Chili : Les leçons d’une tragédie
Par La Gauche le Mercredi, 11 Septembre 2013 PDF Imprimer Envoyer

Le 11 septembre 1973, l’armée chilienne commandée par le général Augusto Pinochet renversait le gouvernement de l’Unité Populaire, assassinait le président élu Salvador Allende et écrasait le mouvement ouvrier le plus puissant d’Amérique latine. Quarante ans après, La Gauche veut non seulement faire oeuvre de mémoire mais surtout mettre en lumière deux aspects très actuels de cette tragédie.

On dit souvent  que le tournant néolibéral remonte à 1982, avec l’arrivée au pouvoir de Reagan et de Thatcher. C’est exact pour ce qui concerne les pays du « centre » et la politique des institutions internationales. Mais le coup d’envoi de la « stratégie du choc » néolibérale (Naomi Klein) avait été donné près de dix ans plus tôt, au Chili.

Beaucoup de dictatures combinaient tyrannie politique et dirigisme économique, voire étatisme. Pinochet a innové. Il a brisé le mouvement ouvrier, non pour aider la bourgeoisie locale à se développer en utilisant son Etat comme rempart contre la concurrence internationale, mais pour imposer le programme néolibéral de l’économiste Milton Friedman : offrir aux multinationales tout ce qu’elles souhaitaient en termes de privatisation, de dérégulation, de flexibilisation tous azimuts.

Cette spécificité contribue à expliquer la longévité politique de Pinochet. Dès 1982, certains admirateurs du « miracle chilien » comparaient ses crimes au cassage des œufs nécessaire à la cuisson de l’omelette. Cette banalisation du putsch s’accrut quelques années plus tard, quand les recettes de Friedman furent appliquées à l’ex-Union soviétique.  Le soutien de Thatcher à Pinochet avait donc une signification politique profonde : le néolibéralisme porte en lui la suppression des droits démocratiques et syndicaux « comme la nuée l’orage ».
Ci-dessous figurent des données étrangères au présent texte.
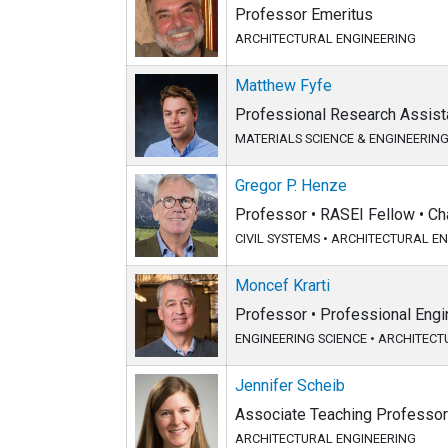
Professor Emeritus
ARCHITECTURAL ENGINEERING
Matthew Fyfe
Professional Research Assista
MATERIALS SCIENCE & ENGINEERIN
Gregor P. Henze
Professor • RASEI Fellow • Ch
CIVIL SYSTEMS
•
ARCHITECTURAL EN
Moncef Krarti
Professor • Professional Eng
ENGINEERING SCIENCE
•
ARCHITECT
Jennifer Scheib
Associate Teaching Professor
ARCHITECTURAL ENGINEERING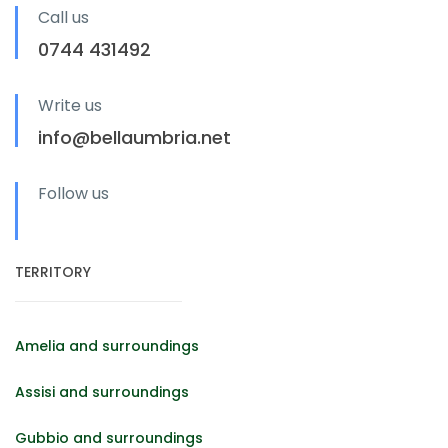
Call us
0744 431492
Write us
info@bellaumbria.net
Follow us
TERRITORY
Amelia and surroundings
Assisi and surroundings
Gubbio and surroundings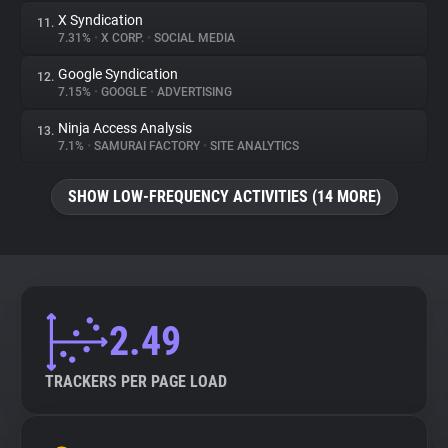
X Syndication
11.
7.31%
•
X CORP.
•
SOCIAL MEDIA
Google Syndication
12.
7.15%
•
GOOGLE
•
ADVERTISING
Ninja Access Analysis
13.
7.1%
•
SAMURAI FACTORY
•
SITE ANALYTICS
SHOW LOW-FREQUENCY ACTIVITIES (14 MORE)
2.49
TRACKERS PER PAGE LOAD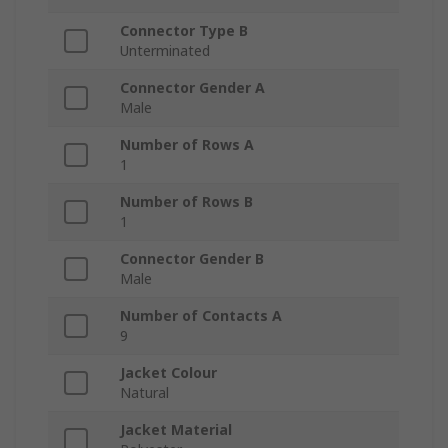
Connector Type B
Unterminated
Connector Gender A
Male
Number of Rows A
1
Number of Rows B
1
Connector Gender B
Male
Number of Contacts A
9
Jacket Colour
Natural
Jacket Material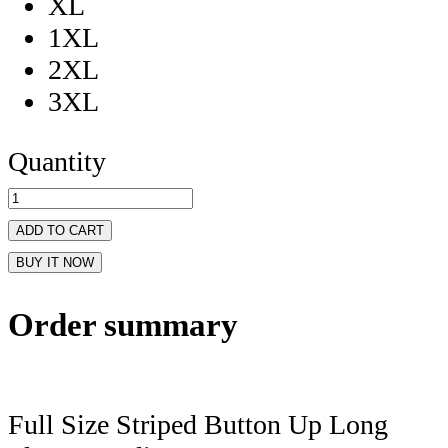
XL
1XL
2XL
3XL
Quantity
ADD TO CART
BUY IT NOW
Order summary
Full Size Striped Button Up Long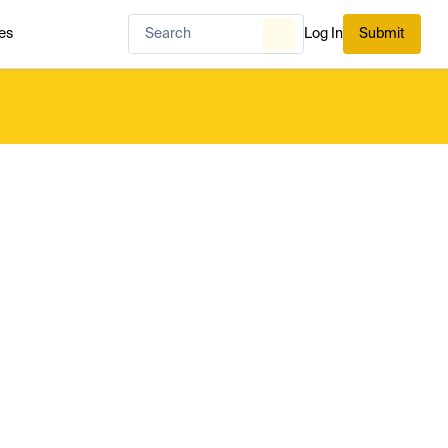
es
Log In
Submit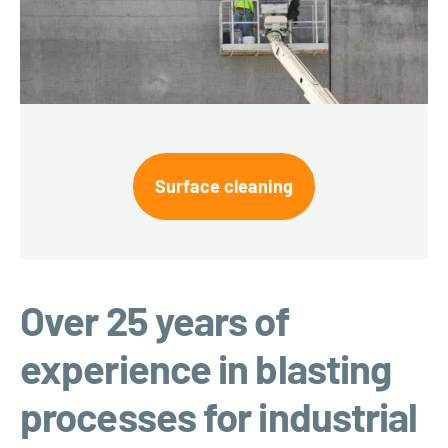
Surface cleaning
Over 25 years of
experience in blasting
processes for industrial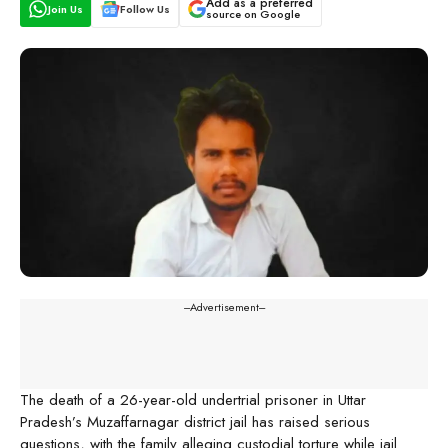
Add as a preferred
Join Us
Follow Us
source on Google
---Advertisement---
The death of a 26-year-old undertrial prisoner in Uttar
Pradesh’s Muzaffarnagar district jail has raised serious
questions, with the family alleging custodial torture while jail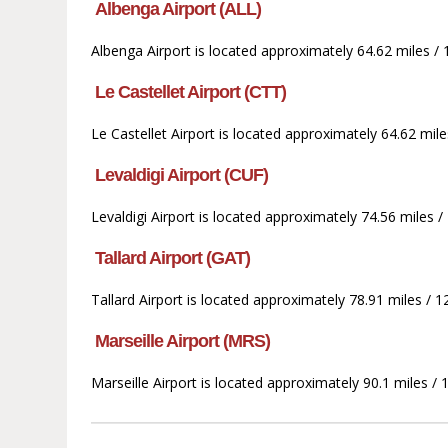
Albenga Airport (ALL)
Albenga Airport is located approximately 64.62 miles /
Le Castellet Airport (CTT)
Le Castellet Airport is located approximately 64.62 mi
Levaldigi Airport (CUF)
Levaldigi Airport is located approximately 74.56 miles
Tallard Airport (GAT)
Tallard Airport is located approximately 78.91 miles /
Marseille Airport (MRS)
Marseille Airport is located approximately 90.1 miles /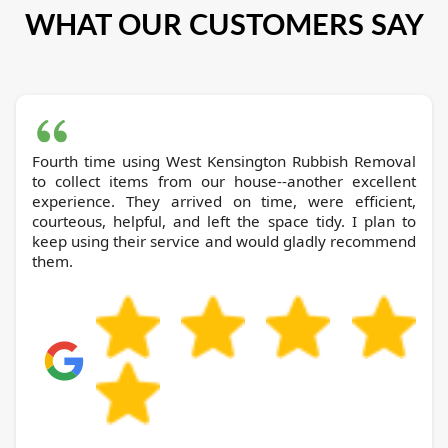
WHAT OUR CUSTOMERS SAY
Fourth time using West Kensington Rubbish Removal
to collect items from our house--another excellent
experience. They arrived on time, were efficient,
courteous, helpful, and left the space tidy. I plan to
keep using their service and would gladly recommend
them.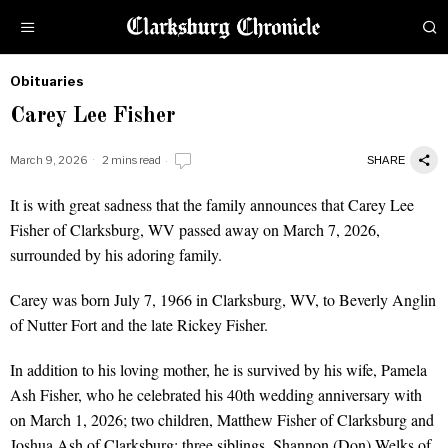
Obituaries
by
Carey Lee Fisher
Obituaries
March 9, 2026
2 mins read
SHARE
It is with great sadness that the family announces that Carey Lee
Fisher of Clarksburg, WV passed away on March 7, 2026,
surrounded by his adoring family.
Carey was born July 7, 1966 in Clarksburg, WV, to Beverly Anglin
of Nutter Fort and the late Rickey Fisher.
In addition to his loving mother, he is survived by his wife, Pamela
Ash Fisher, who he celebrated his 40th wedding anniversary with
on March 1, 2026; two children, Matthew Fisher of Clarksburg and
Joshua Ash of Clarksburg; three siblings, Shannon (Don) Welks of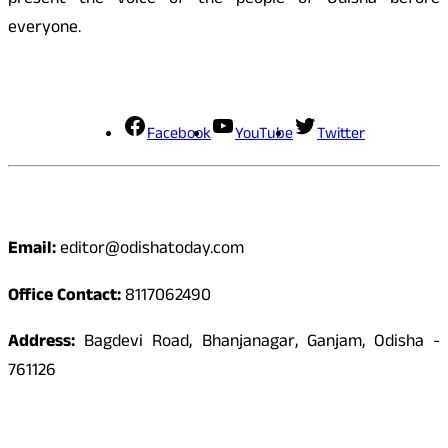
present the voice of the people of Odisha before
everyone.
Social Media
Facebook
YouTube
Twitter
Contact
Email:
editor@odishatoday.com
Office Contact:
8117062490
Address:
Bagdevi Road, Bhanjanagar, Ganjam, Odisha -
761126
Quick Links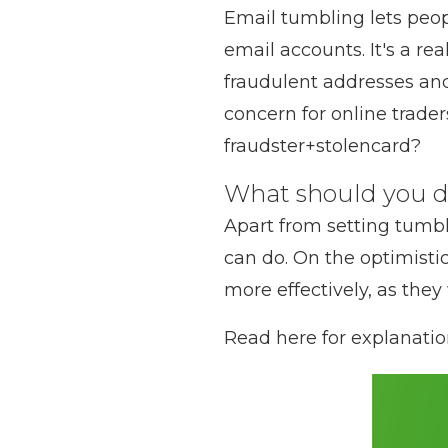
Email tumbling lets peop
email accounts. It's a re
fraudulent addresses and s
concern for online trad
fraudster+stolencard?
What should you 
Apart from setting tumbl
can do. On the optimisti
more effectively, as they
Read here for explanati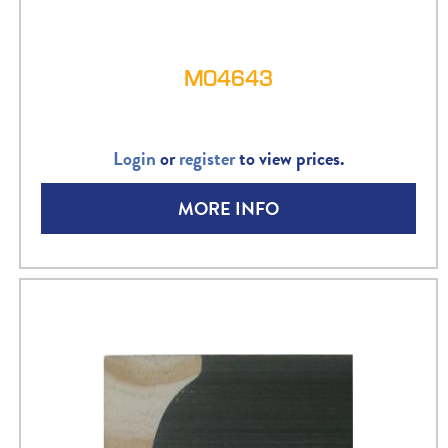
M04643
Login
or
register
to view prices.
MORE INFO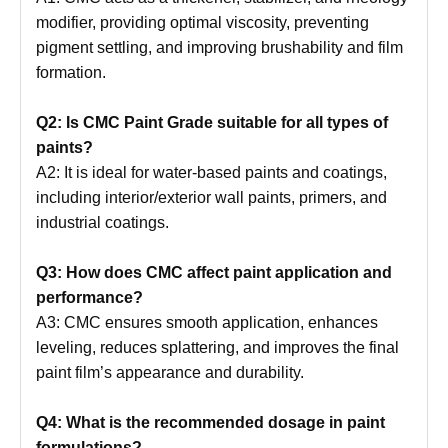
modifier, providing optimal viscosity, preventing
pigment settling, and improving brushability and film
formation.
Q2: Is CMC Paint Grade suitable for all types of
paints?
A2: It is ideal for water-based paints and coatings,
including interior/exterior wall paints, primers, and
industrial coatings.
Q3: How does CMC affect paint application and
performance?
A3: CMC ensures smooth application, enhances
leveling, reduces splattering, and improves the final
paint film’s appearance and durability.
Q4: What is the recommended dosage in paint
formulations?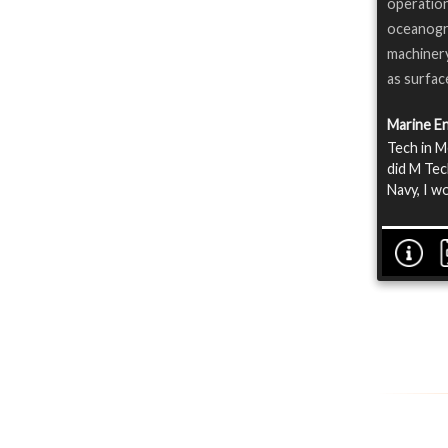
operatio
oceanogra
machinery
as surfac
Marine E
Tech in M
did M Tec
Navy, I w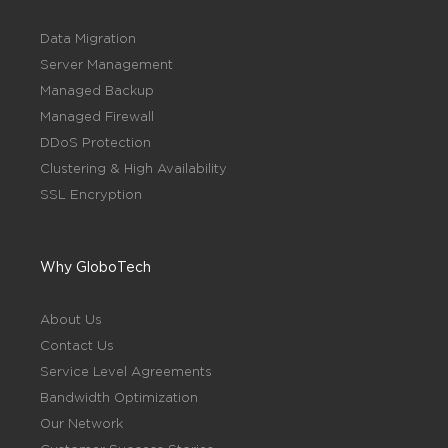
Data Migration
Server Management
Managed Backup
Managed Firewall
DDoS Protection
Clustering & High Availability
SSL Encryption
Why GloboTech
About Us
Contact Us
Service Level Agreements
Bandwidth Optimization
Our Network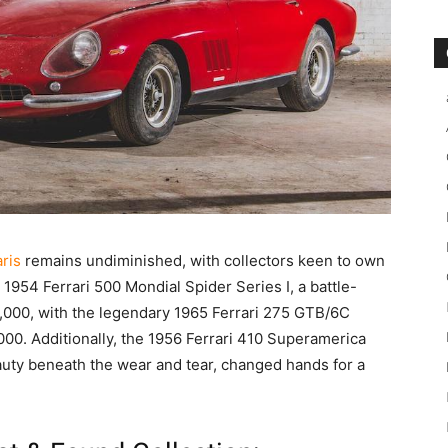
aris
remains undiminished, with collectors keen to own
e 1954 Ferrari 500 Mondial Spider Series I, a battle-
,000, with the legendary 1965 Ferrari 275 GTB/6C
0. Additionally, the 1956 Ferrari 410 Superamerica
auty beneath the wear and tear, changed hands for a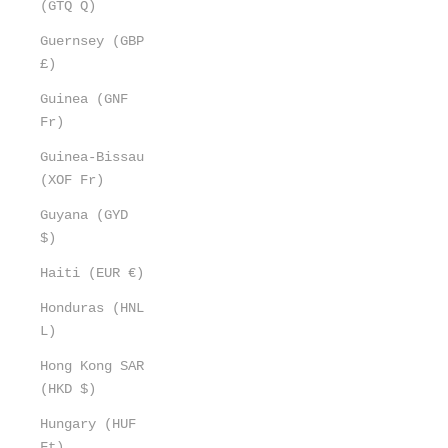
(GTQ Q)
Guernsey (GBP
£)
Guinea (GNF
Fr)
Guinea-Bissau
(XOF Fr)
Guyana (GYD
$)
Haiti (EUR €)
Honduras (HNL
L)
Hong Kong SAR
(HKD $)
Hungary (HUF
Ft)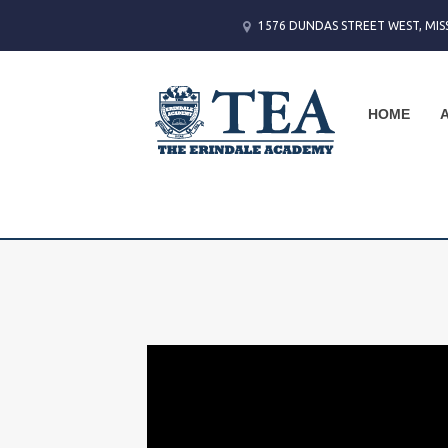
1576 DUNDAS STREET WEST, MIS
HOME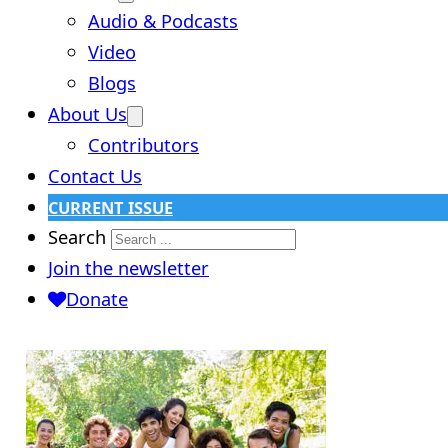
Audio & Podcasts
Video
Blogs
About Us
Contributors
Contact Us
CURRENT ISSUE
Search
Join the newsletter
Donate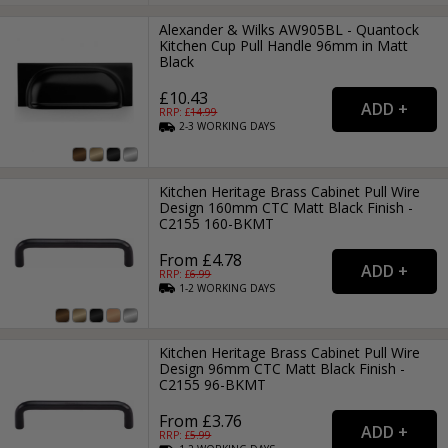
Alexander & Wilks AW905BL - Quantock
Kitchen Cup Pull Handle 96mm in Matt
Black
£10.43
RRP: £
14.99
2-3
WORKING
DAYS
Kitchen Heritage Brass Cabinet Pull Wire
Design 160mm CTC Matt Black Finish -
C2155 160-BKMT
From £4.78
RRP: £
6.99
1-2
WORKING
DAYS
Kitchen Heritage Brass Cabinet Pull Wire
Design 96mm CTC Matt Black Finish -
C2155 96-BKMT
From £3.76
RRP: £
5.99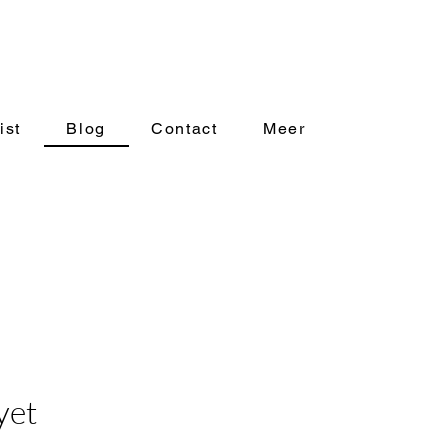
ist
Blog
Contact
Meer
yet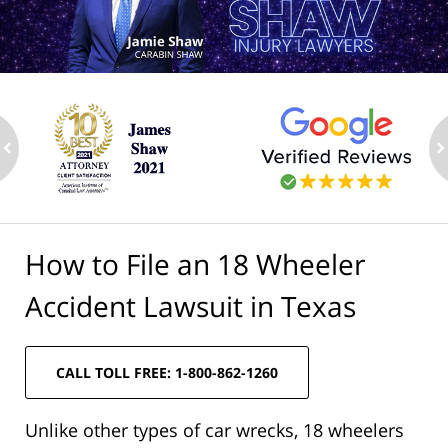
ev
n
How to File an 18 Wheeler
Accident Lawsuit in Texas
CALL TOLL FREE: 1-800-862-1260
Unlike other types of car wrecks, 18 wheelers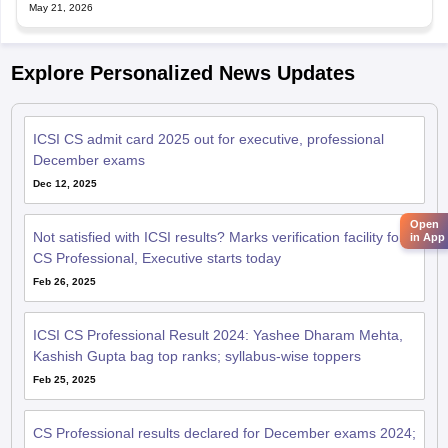
May 21, 2026
Explore Personalized News Updates
ICSI CS admit card 2025 out for executive, professional
December exams
Dec 12, 2025
Open
Not satisfied with ICSI results? Marks verification facility for
in App
CS Professional, Executive starts today
Feb 26, 2025
ICSI CS Professional Result 2024: Yashee Dharam Mehta,
Kashish Gupta bag top ranks; syllabus-wise toppers
Feb 25, 2025
CS Professional results declared for December exams 2024;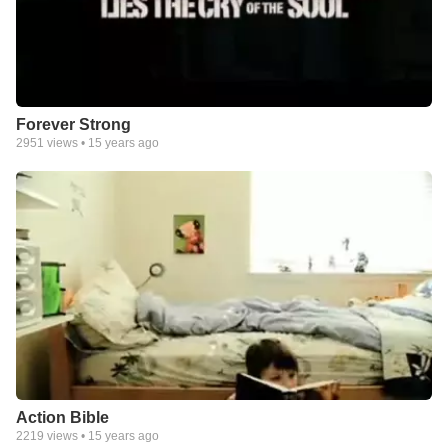
Forever Strong
2951
views •
15 years ago
Action Bible
2219
views •
15 years ago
Le coup d’Etat de septembre 1973 est l’acte de naissance de l’ère néolibérale que nous subissons toujours. Le capital n’hésitera pas à repasser par ce point de départ si les résistances sociales l’empêchent de poursuivre son travail de destruction. Dans l’UE, la démocratie parlementaire classique n’est déjà plus qu’un souvenir et la Grèce montre bien que la menace d’un Etat fort ne doit pas être sous-estimée.

Comment y faire face ? Par la mobilisation sociale la plus large des exploité-e-s et des opprimé-e-s, par la lutte intransigeante pour leurs revendications de classe, par l’auto-organisation démocratique de ces luttes. Toute illusion sur le rôle de l’Etat, sur la neutralité de ses appareils et sur la loyauté de ses chefs doit être bannie car elle peut se révéler mortelle. C’est la deuxième leçon du Chili, et elle garde toute son actualité.

Un peu partout en Europe, la dégénérescence de la social-démocratie libère un espace politique qui tend à être occupé par des forces de gauche nouvelles : Syriza en Grèce, le Front de Gauche et le Parti de Gauche en France, Die Linke en Allemagne, le SP aux Pays-Bas,... La crise des partis traditionnels est à ce point profonde que certaines de ces forces  pourraient arriver au pouvoir, seules ou en coalition, sur base d’un programme antinéolibéral plus ou moins radical. Le PG français va même jusqu’à plaider pour une « révolution citoyenne » avec « appropriation sociale des moyens de production ».

En supposant que ces programmes ne soient pas édulcorés par leurs propres auteurs, il s’agit de voir la réalité en face : la classe dominante ne cèdera jamais le pouvoir démocratiquement. Elle devra en être chassée par une mobilisation de masse extra-parlementaire qui ne pourra  vaincre qu’en brisant l’appareil d’Etat capitaliste, en particulier l’armée, la police, la magistrature, le corps des hauts fonctionnaires.

Quelques jours avant le coup de Pinochet, des milliers de travailleurs et de travailleuses réclamaient des armes pour contrer le putsch dont la menace était perceptible. Allende refusa de les leur donner.  Qu’un tel aveuglement serve de leçon, et les victimes de Pinochet ne seront pas tombées tout à fait en vain.